The writer Brian Russell reminds us that the Biblical writers are thoughtful practitioners of the human condition. The need for the fear of the LORD finds its roots in human nature. Modern psychology defines human drives by two primary motivators: fear and love. Fear plays a crucial role in helping us to avoid pain and harm. Fear keeps us alive in moments when we face life-threatening scenarios. But the problem lies in the objects of our fear. If we fear the wrong things, we can harm ourselves and harm each other. So it’s not a matter of eliminating our fears but rather aligning fear with its only legitimate object - God. To fear any part of creation hurts me and the only way forward is to properly fear the LORD. The irony is, if I want to live freely without fear, I must only fear the LORD. This is not because God is scary or vindictive or cruel or unhinged. Fear of the LORD, keeping God’s covenant, engaging in spiritual practices, help keep us from the two things that destroy us: idolatry and injustice.

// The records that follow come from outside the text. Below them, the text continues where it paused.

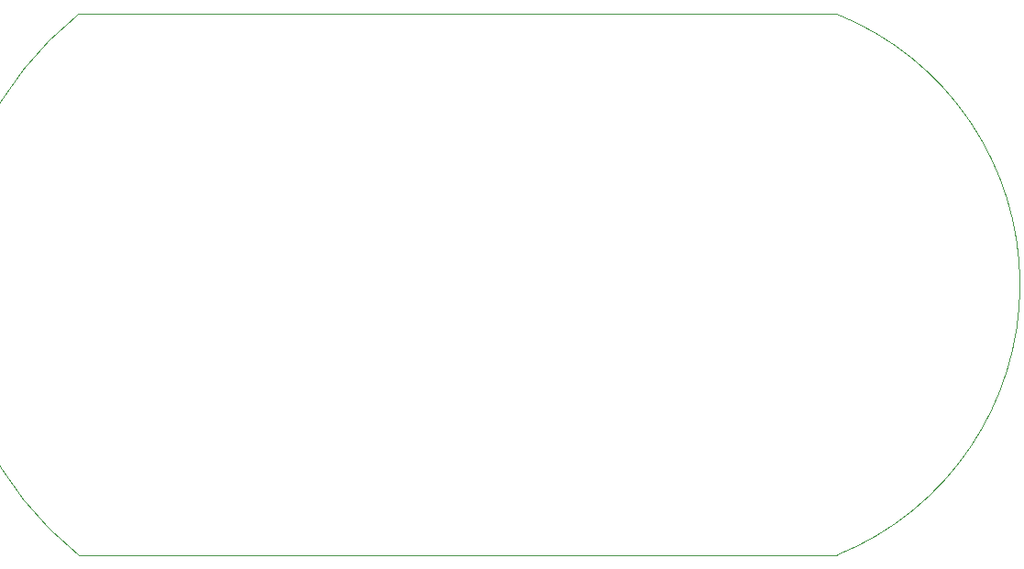
<source format=gbr>
%TF.GenerationSoftware,KiCad,Pcbnew,(5.1.8)-1*%
%TF.CreationDate,2021-02-18T11:59:37+08:00*%
%TF.ProjectId,remoter,72656d6f-7465-4722-9e6b-696361645f70,rev?*%
%TF.SameCoordinates,Original*%
%TF.FileFunction,Profile,NP*%
%FSLAX46Y46*%
G04 Gerber Fmt 4.6, Leading zero omitted, Abs format (unit mm)*
G04 Created by KiCad (PCBNEW (5.1.8)-1) date 2021-02-18 11:59:37*
%MOMM*%
%LPD*%
G01*
G04 APERTURE LIST*
%TA.AperFunction,Profile*%
%ADD10C,0.050000*%
%TD*%
G04 APERTURE END LIST*
D10*
X150999999Y-119999999D02*
X81000000Y-120000000D01*
X81000001Y-119999999D02*
G75*
G02*
X81000001Y-70000001I19999999J24999999D01*
G01*
X151000000Y-70000001D02*
G75*
G02*
X150999999Y-119999999I-10000000J-24999999D01*
G01*
X81000000Y-70000000D02*
X151000000Y-70000000D01*
M02*

</source>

Always remember this – the only Being that Scripture commands us to fear is the One who loves us everlasting to everlasting. When the only object of our fear is that God who loves us, we are free. Free from cruel taskmasters. Free from the manipulation of ideology. Free from the cultural pressures that suffocate and promote a false conformity or an indifference to expedient cruelty.
So what should do we do? Launch into this life of following Jesus. Fear-of-the-Lord is not studying about God but living in reverence before God as a beloved, fragile human being. Fear-of-the-Lord is a way of living authentically nurtured in worship and prayer, silence and quiet, love and sacrifice, and turns everything into an encounter with the living God. So let us commit to tuning our radio to hear the love song of God and remember that though we are breakable, we need fear nothing on this earth, not our failures, nor our inadequacies – not those things that seem to shatter us, not even our own death.